Smarter S3 Triggers: Hash Files, SNS Fanout, and No More Redundant Calls

The Polly TTS setup worked well, but there was a flaw: every deployment triggered the Polly Lambda for every post, even when nothing had changed. The Lambda’s content-hash check caught duplicates after the fact, but the invocations still happened for all posts on every push. At the AWS Summit in Hamburg on May 20th I had some time to think through a cleaner solution.
The Root Cause
The S3 bucket uses SSE-KMS encryption. When S3 stores an object with KMS, the ETag is derived from the encrypted content — not the plaintext. aws s3 sync compares the local MD5 against the KMS-modified ETag in S3, they never match, and every markdown file gets re-uploaded on every deployment — regardless of whether the content changed.
Every upload fires an S3 event. Every event invokes the Lambda.
Hash in the Filename
The fix moves deduplication to the trigger file itself. Instead of syncing the markdown files directly, the pipeline computes an MD5 hash of each post’s content and creates a 0-byte file named after that hash:
hash=$(md5sum "$md_file" | cut -d' ' -f1)

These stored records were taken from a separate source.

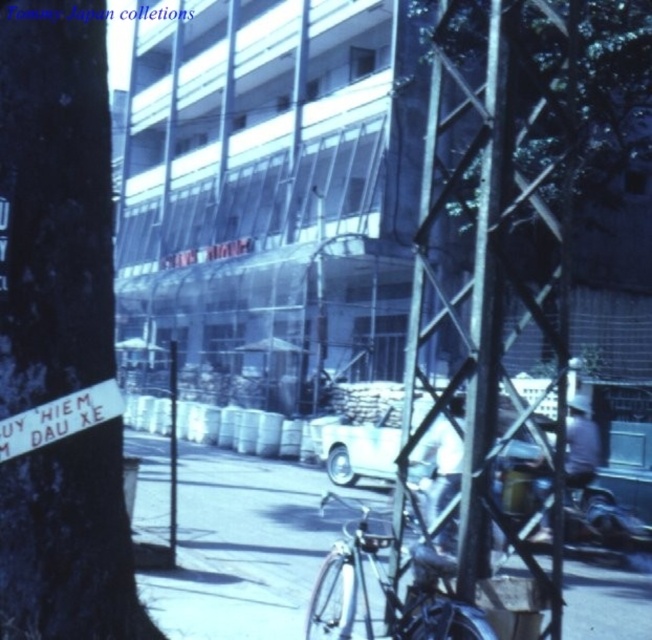
Between smooth asphalt pavement at center and white matte car at center, which one has less height?

Standing shorter between the two is smooth asphalt pavement at center.

Which is more to the left, smooth asphalt pavement at center or white matte car at center?

From the viewer's perspective, smooth asphalt pavement at center appears more on the left side.

Between point (546, 557) and point (393, 404), which one is positioned in front?

Positioned in front is point (546, 557).

The height and width of the screenshot is (640, 652). Identify the location of smooth asphalt pavement at center. (243, 547).

From the picture: Which is below, green bark tree at left or smooth asphalt pavement at center?

Positioned lower is smooth asphalt pavement at center.

Does green bark tree at left have a lesser width compared to smooth asphalt pavement at center?

Indeed, green bark tree at left has a lesser width compared to smooth asphalt pavement at center.

Is point (23, 173) positioned before point (250, 548)?

Yes, it is in front of point (250, 548).

The width and height of the screenshot is (652, 640). I want to click on green bark tree at left, so click(53, 200).

Which of these two, green bark tree at left or white matte car at center, stands shorter?

white matte car at center is shorter.

Between point (35, 381) and point (378, 460), which one is positioned in front?

Point (35, 381) is in front.

The image size is (652, 640). Identify the location of green bark tree at left. pyautogui.click(x=53, y=200).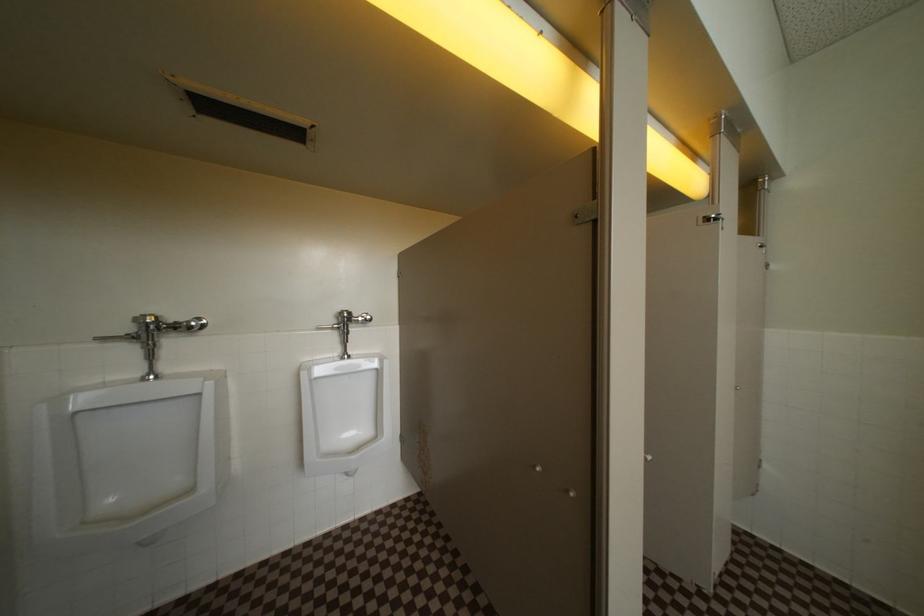
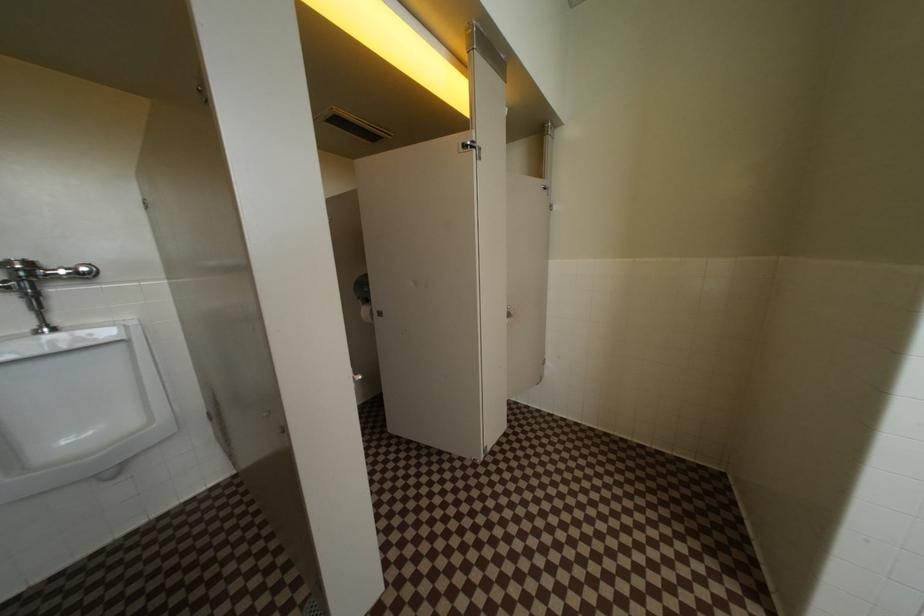
Question: The first image is from the beginning of the video and the second image is from the end. How did the camera likely rotate when shooting the video?

Choices:
 (A) Left
 (B) Right
 (C) Up
 (D) Down

Answer: (B)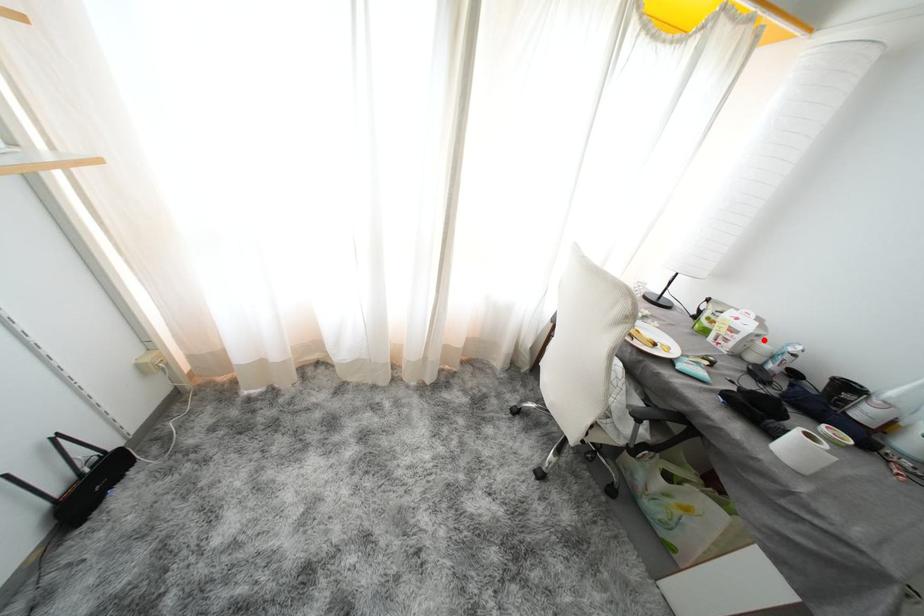
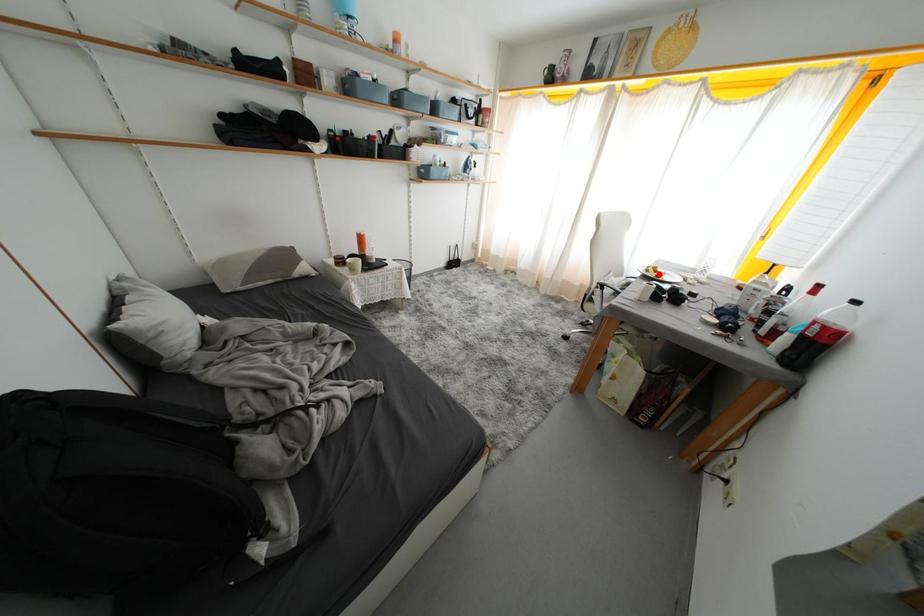
I am providing you with two images of the same scene from different viewpoints. A red point is marked on the first image and another point is marked on the second image. Is the marked point in image1 the same physical position as the marked point in image2?

No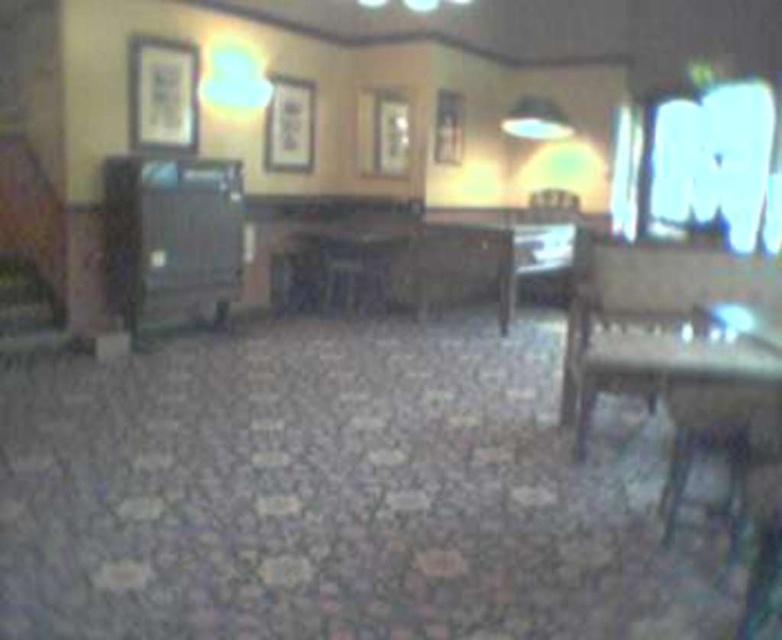
You are a customer in this dining establishment and want to place your phone on the wooden table at lower right and the matte white lampshade at upper center. Which surface can accommodate a larger phone?

The wooden table at lower right is bigger than the matte white lampshade at upper center, so it can accommodate a larger phone.

You are standing at the entrance of the dining establishment and want to sit at the wooden table at lower right. Based on the coordinates provided, in which direction should you walk to reach it?

The wooden table at lower right is located at coordinates point (691, 388). Since coordinates typically increase from the top left corner, the lower right position means you should walk towards the bottom right direction to reach it.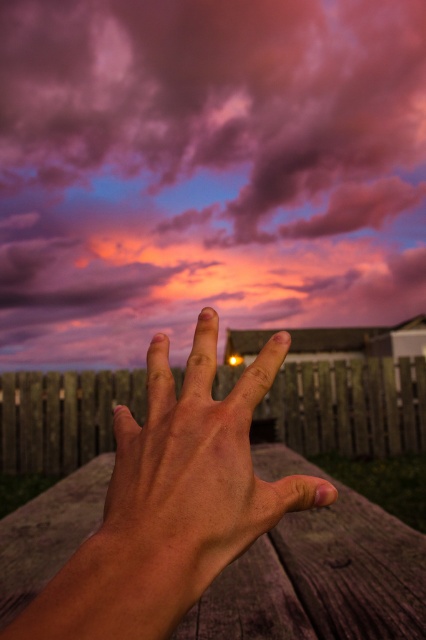
Is pink cotton candy cloud at upper center behind wooden picnic table at center?

That is False.

This screenshot has width=426, height=640. I want to click on pink cotton candy cloud at upper center, so click(x=206, y=170).

Identify the location of pink cotton candy cloud at upper center. (206, 170).

Can you confirm if wooden picnic table at center is wider than smooth skin hand at center?

Yes.

Which is in front, point (69, 518) or point (192, 413)?

Point (192, 413) is in front.

Is point (325, 474) closer to camera compared to point (284, 492)?

No, (325, 474) is behind (284, 492).

You are a GUI agent. You are given a task and a screenshot of the screen. Output one action in this format:
    pyautogui.click(x=<x>, y=<y>)
    Task: Click on the wooden picnic table at center
    Image resolution: width=426 pixels, height=640 pixels.
    Given the screenshot: What is the action you would take?
    pyautogui.click(x=317, y=572)

Does pink cotton candy cloud at upper center have a greater height compared to smooth skin hand at center?

Yes.

Is pink cotton candy cloud at upper center below smooth skin hand at center?

Actually, pink cotton candy cloud at upper center is above smooth skin hand at center.

The image size is (426, 640). What do you see at coordinates (206, 170) in the screenshot? I see `pink cotton candy cloud at upper center` at bounding box center [206, 170].

The width and height of the screenshot is (426, 640). In order to click on pink cotton candy cloud at upper center in this screenshot , I will do `click(206, 170)`.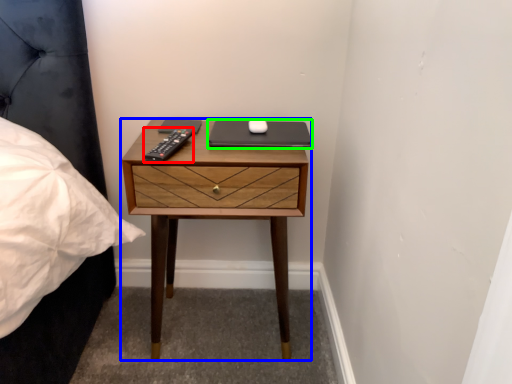
Question: Estimate the real-world distances between objects in this image. Which object is closer to remote (highlighted by a red box), nightstand (highlighted by a blue box) or laptop (highlighted by a green box)?

Choices:
 (A) nightstand
 (B) laptop

Answer: (B)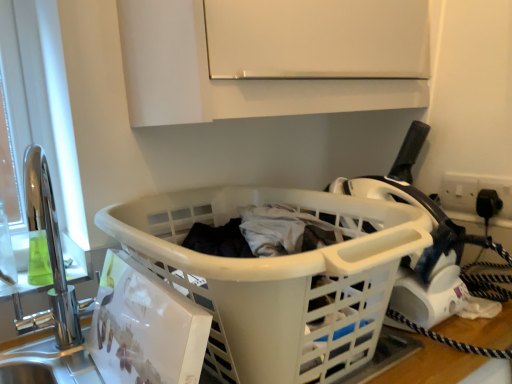
In order to face white plastic laundry basket at center, should I rotate leftwards or rightwards?

You should rotate left by 1.166 degrees.

Describe the element at coordinates (277, 279) in the screenshot. I see `white plastic laundry basket at center` at that location.

This screenshot has height=384, width=512. I want to click on white plastic laundry basket at center, so click(277, 279).

What is the approximate width of white plastic laundry basket at center?

It is 25.60 inches.

Where is `white matte cabinet at upper center`? This screenshot has height=384, width=512. white matte cabinet at upper center is located at coordinates (x=224, y=80).

What do you see at coordinates (224, 80) in the screenshot?
I see `white matte cabinet at upper center` at bounding box center [224, 80].

Image resolution: width=512 pixels, height=384 pixels. I want to click on white plastic laundry basket at center, so click(x=277, y=279).

Is white plastic laundry basket at center to the left of white matte cabinet at upper center from the viewer's perspective?

Yes.

Is white plastic laundry basket at center behind white matte cabinet at upper center?

That is False.

Is point (285, 194) closer or farther from the camera than point (406, 85)?

Point (285, 194) appears to be closer to the viewer than point (406, 85).

From the image's perspective, which is above, white plastic laundry basket at center or white matte cabinet at upper center?

white matte cabinet at upper center.

From a real-world perspective, which is physically below, white plastic laundry basket at center or white matte cabinet at upper center?

From a 3D spatial view, white plastic laundry basket at center is below.

Is white plastic laundry basket at center wider or thinner than white matte cabinet at upper center?

Considering their sizes, white plastic laundry basket at center looks broader than white matte cabinet at upper center.

In terms of height, does white plastic laundry basket at center look taller or shorter compared to white matte cabinet at upper center?

Considering their sizes, white plastic laundry basket at center has less height than white matte cabinet at upper center.

Considering the relative sizes of white plastic laundry basket at center and white matte cabinet at upper center in the image provided, is white plastic laundry basket at center smaller than white matte cabinet at upper center?

Yes.

Is white plastic laundry basket at center completely or partially outside of white matte cabinet at upper center?

Absolutely, white plastic laundry basket at center is external to white matte cabinet at upper center.

Would you say white plastic laundry basket at center is a long distance from white matte cabinet at upper center?

No, there isn't a large distance between white plastic laundry basket at center and white matte cabinet at upper center.

Is white plastic laundry basket at center facing away from white matte cabinet at upper center?

white plastic laundry basket at center does not have its back to white matte cabinet at upper center.

How many degrees apart are the facing directions of white plastic laundry basket at center and white matte cabinet at upper center?

white plastic laundry basket at center and white matte cabinet at upper center are facing 0.0118 degrees away from each other.

Measure the distance between white plastic laundry basket at center and white matte cabinet at upper center.

white plastic laundry basket at center and white matte cabinet at upper center are 11.51 inches apart from each other.

I want to click on cabinetry behind the white plastic laundry basket at center, so click(224, 80).

Does white matte cabinet at upper center appear on the right side of white plastic laundry basket at center?

Correct, you'll find white matte cabinet at upper center to the right of white plastic laundry basket at center.

Considering their positions, is white matte cabinet at upper center located in front of or behind white plastic laundry basket at center?

Clearly, white matte cabinet at upper center is behind white plastic laundry basket at center.

Which is nearer, [189,70] or [370,358]?

Point [189,70].

From the image's perspective, is white matte cabinet at upper center under white plastic laundry basket at center?

No, from the image's perspective, white matte cabinet at upper center is not below white plastic laundry basket at center.

From a real-world perspective, is white matte cabinet at upper center positioned above or below white plastic laundry basket at center?

Clearly, from a real-world perspective, white matte cabinet at upper center is above white plastic laundry basket at center.

Considering the sizes of objects white matte cabinet at upper center and white plastic laundry basket at center in the image provided, who is wider, white matte cabinet at upper center or white plastic laundry basket at center?

Wider between the two is white plastic laundry basket at center.

Considering the sizes of objects white matte cabinet at upper center and white plastic laundry basket at center in the image provided, who is shorter, white matte cabinet at upper center or white plastic laundry basket at center?

With less height is white plastic laundry basket at center.

Is white matte cabinet at upper center bigger than white plastic laundry basket at center?

Indeed, white matte cabinet at upper center has a larger size compared to white plastic laundry basket at center.

Based on the photo, is white matte cabinet at upper center spatially inside white plastic laundry basket at center, or outside of it?

white matte cabinet at upper center is outside white plastic laundry basket at center.

Consider the image. Is the surface of white matte cabinet at upper center in direct contact with white plastic laundry basket at center?

No, white matte cabinet at upper center is not next to white plastic laundry basket at center.

Is white matte cabinet at upper center facing away from white plastic laundry basket at center?

No, white matte cabinet at upper center's orientation is not away from white plastic laundry basket at center.

How different are the orientations of white matte cabinet at upper center and white plastic laundry basket at center in degrees?

There is a 0.0118-degree angle between the facing directions of white matte cabinet at upper center and white plastic laundry basket at center.

The image size is (512, 384). I want to click on basket located on the left of white matte cabinet at upper center, so click(x=277, y=279).

Where is `basket that is below the white matte cabinet at upper center (from the image's perspective)`? This screenshot has width=512, height=384. basket that is below the white matte cabinet at upper center (from the image's perspective) is located at coordinates [277, 279].

Identify the location of basket that appears in front of the white matte cabinet at upper center. (277, 279).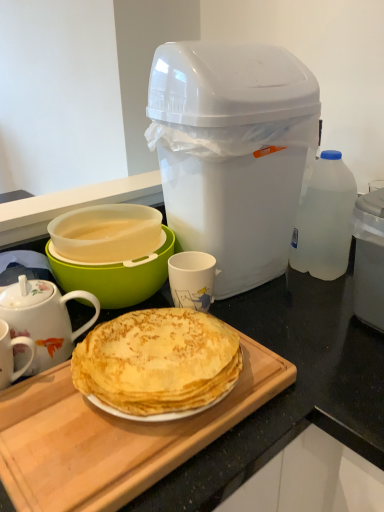
Question: Is wooden cutting board at center shorter than transparent plastic bottle at right?

Choices:
 (A) yes
 (B) no

Answer: (A)

Question: Is wooden cutting board at center positioned before transparent plastic bottle at right?

Choices:
 (A) no
 (B) yes

Answer: (B)

Question: From a real-world perspective, is wooden cutting board at center positioned under transparent plastic bottle at right based on gravity?

Choices:
 (A) no
 (B) yes

Answer: (B)

Question: Is wooden cutting board at center next to transparent plastic bottle at right and touching it?

Choices:
 (A) yes
 (B) no

Answer: (B)

Question: Does wooden cutting board at center turn towards transparent plastic bottle at right?

Choices:
 (A) yes
 (B) no

Answer: (B)

Question: Is translucent plastic bowl at center left in front of or behind white matte mug at center in the image?

Choices:
 (A) behind
 (B) front

Answer: (B)

Question: Considering the positions of point (163, 259) and point (188, 276), is point (163, 259) closer or farther from the camera than point (188, 276)?

Choices:
 (A) closer
 (B) farther

Answer: (B)

Question: Considering the positions of translucent plastic bowl at center left and white matte mug at center in the image, is translucent plastic bowl at center left wider or thinner than white matte mug at center?

Choices:
 (A) thin
 (B) wide

Answer: (B)

Question: From a real-world perspective, is translucent plastic bowl at center left positioned above or below white matte mug at center?

Choices:
 (A) below
 (B) above

Answer: (B)

Question: From the image's perspective, is white plastic trash can at upper right above or below porcelain floral teapot at left?

Choices:
 (A) above
 (B) below

Answer: (A)

Question: Would you say white plastic trash can at upper right is inside or outside porcelain floral teapot at left?

Choices:
 (A) inside
 (B) outside

Answer: (B)

Question: Considering their positions, is white plastic trash can at upper right located in front of or behind porcelain floral teapot at left?

Choices:
 (A) behind
 (B) front

Answer: (A)

Question: Looking at the image, does white plastic trash can at upper right seem bigger or smaller compared to porcelain floral teapot at left?

Choices:
 (A) big
 (B) small

Answer: (A)

Question: Looking at their shapes, would you say translucent plastic bowl at center left is wider or thinner than porcelain floral teapot at left?

Choices:
 (A) wide
 (B) thin

Answer: (A)

Question: Is translucent plastic bowl at center left in front of or behind porcelain floral teapot at left in the image?

Choices:
 (A) behind
 (B) front

Answer: (A)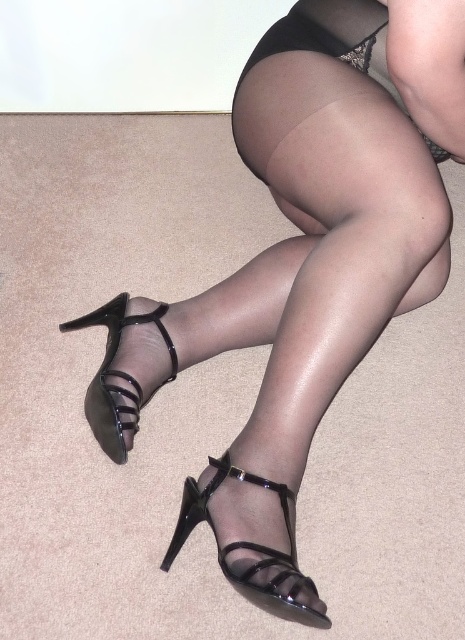
You are a fashion designer trying to create a cohesive outfit. You have a black patent leather sandal at lower center and a black sheer dress at upper center. Which item would you choose to pair with a belt that requires a smaller size? Explain your choice based on their sizes.

The black patent leather sandal at lower center has a smaller size compared to the black sheer dress at upper center. Therefore, the belt should be paired with the black patent leather sandal at lower center since it requires a smaller size.

You are a photographer setting up a shoot. You need to place a prop exactly 30 inches away from the camera to ensure proper focus. The scene includes a black patent leather sandal at lower center. Is the sandal positioned at the correct distance for your prop?

The black patent leather sandal at lower center is 33.05 inches from the camera, which is 3.05 inches further away than the required 30 inches. Therefore, it is not positioned at the correct distance for the prop.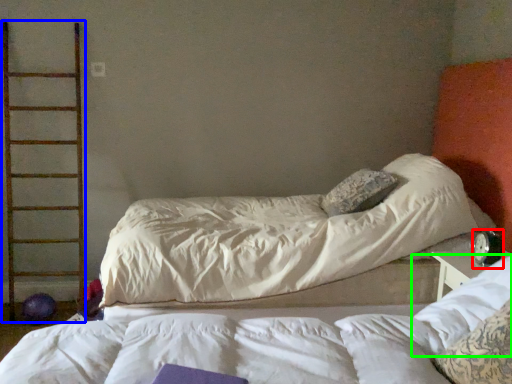
Question: Which is farther away from alarm clock (highlighted by a red box)? ladder (highlighted by a blue box) or pillow (highlighted by a green box)?

Choices:
 (A) ladder
 (B) pillow

Answer: (A)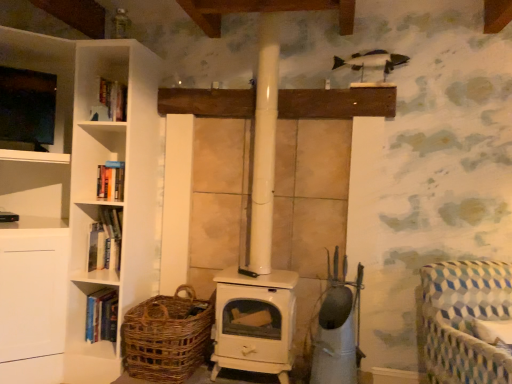
Question: Is woven brown basket at lower left facing towards hardcover book at left, which appears as the first book when ordered from the bottom?

Choices:
 (A) yes
 (B) no

Answer: (B)

Question: Can you confirm if woven brown basket at lower left is wider than hardcover book at left, which appears as the first book when ordered from the bottom?

Choices:
 (A) no
 (B) yes

Answer: (B)

Question: Can you confirm if woven brown basket at lower left is taller than hardcover book at left, which appears as the first book when ordered from the bottom?

Choices:
 (A) yes
 (B) no

Answer: (A)

Question: Is woven brown basket at lower left located outside hardcover book at left, which appears as the first book when ordered from the bottom?

Choices:
 (A) no
 (B) yes

Answer: (B)

Question: From the image's perspective, does woven brown basket at lower left appear lower than hardcover book at left, which appears as the first book when ordered from the bottom?

Choices:
 (A) no
 (B) yes

Answer: (A)

Question: Is woven brown basket at lower left situated inside hardcover book at left, the 2th book when ordered from bottom to top, or outside?

Choices:
 (A) outside
 (B) inside

Answer: (A)

Question: Is woven brown basket at lower left to the left or to the right of hardcover book at left, the 2th book when ordered from bottom to top, in the image?

Choices:
 (A) right
 (B) left

Answer: (A)

Question: From their relative heights in the image, would you say woven brown basket at lower left is taller or shorter than hardcover book at left, the 2th book when ordered from bottom to top?

Choices:
 (A) short
 (B) tall

Answer: (B)

Question: In the image, is woven brown basket at lower left positioned in front of or behind hardcover book at left, which appears as the first book when viewed from the top?

Choices:
 (A) behind
 (B) front

Answer: (B)

Question: Based on their sizes in the image, would you say blue and white checkered fabric rocking chair at lower right is bigger or smaller than hardcover book at left, which is counted as the 2th book, starting from the top?

Choices:
 (A) small
 (B) big

Answer: (B)

Question: From a real-world perspective, is blue and white checkered fabric rocking chair at lower right above or below hardcover book at left, which appears as the first book when ordered from the bottom?

Choices:
 (A) below
 (B) above

Answer: (B)

Question: Would you say blue and white checkered fabric rocking chair at lower right is inside or outside hardcover book at left, which is counted as the 2th book, starting from the top?

Choices:
 (A) outside
 (B) inside

Answer: (A)

Question: Would you say blue and white checkered fabric rocking chair at lower right is to the left or to the right of hardcover book at left, which appears as the first book when ordered from the bottom, in the picture?

Choices:
 (A) right
 (B) left

Answer: (A)

Question: Looking at their shapes, would you say hardcover book at left, the 2th book when ordered from bottom to top, is wider or thinner than blue and white checkered fabric rocking chair at lower right?

Choices:
 (A) thin
 (B) wide

Answer: (A)

Question: Do you think hardcover book at left, which appears as the first book when viewed from the top, is within blue and white checkered fabric rocking chair at lower right, or outside of it?

Choices:
 (A) outside
 (B) inside

Answer: (A)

touch "/tmp/post-triggers/$slug/index.$lang.$hash"
aws s3 sync --size-only --delete does the rest:
- Same content → same hash → same filename → already in S3 → skipped, no event fired
- Changed content → new hash → new filename → uploaded → S3 event → Lambda invoked
--deleteremoves the old hash file when a post changes, keeping exactly one trigger file per post in S3
The --size-only flag is needed because all trigger files are 0 bytes — without it, the KMS ETag mismatch would cause every trigger file to be re-uploaded on every deploy, defeating the purpose.
The Lambda itself never reads the trigger file. It only extracts the slug and language from the key path to locate the rendered HTML in S3.
SNS Fanout
While rethinking the trigger, a second problem became obvious: the S3 bucket notification pointed directly at the Polly Lambda ARN. This created a deployment chicken-and-egg — the Lambda had to exist before the S3 bucket could be fully configured, which meant managing a HasPolly condition in the infrastructure stack.
More practically: adding a second consumer (a Lambda that shares new posts to LinkedIn, for example) would mean modifying the S3 notification config every time.
The fix: S3 publishes to an SNS topic instead. Lambdas subscribe independently.
S3 (_content/posts/) → SNS sensei-post-changed → Polly Lambda
→ LinkedIn Lambda (soon)
The SNS topic belongs to the core infrastructure stack. Consumer Lambdas subscribe on their own — no cross-stack dependency, no chicken-and-egg.
Idempotency
SNS Standard delivers at-least-once. If the same event arrives twice, the Lambda would call Polly twice for the same content.
The existing content-hash check — originally written to handle the KMS re-upload problem — doubles as an idempotency guard:
content_hash = hashlib.md5(text.encode()).hexdigest()
head = s3.head_object(Bucket=BUCKET, Key=audio_key)
if head.get("Metadata", {}).get("content-hash") == content_hash:
print(f"Content unchanged, skipping: {audio_key}")
return
If the same message is delivered twice, the second invocation computes the same hash, finds it already stored in S3 metadata, and exits without touching Polly. The original fix for the KMS problem now handles SNS at-least-once delivery for free.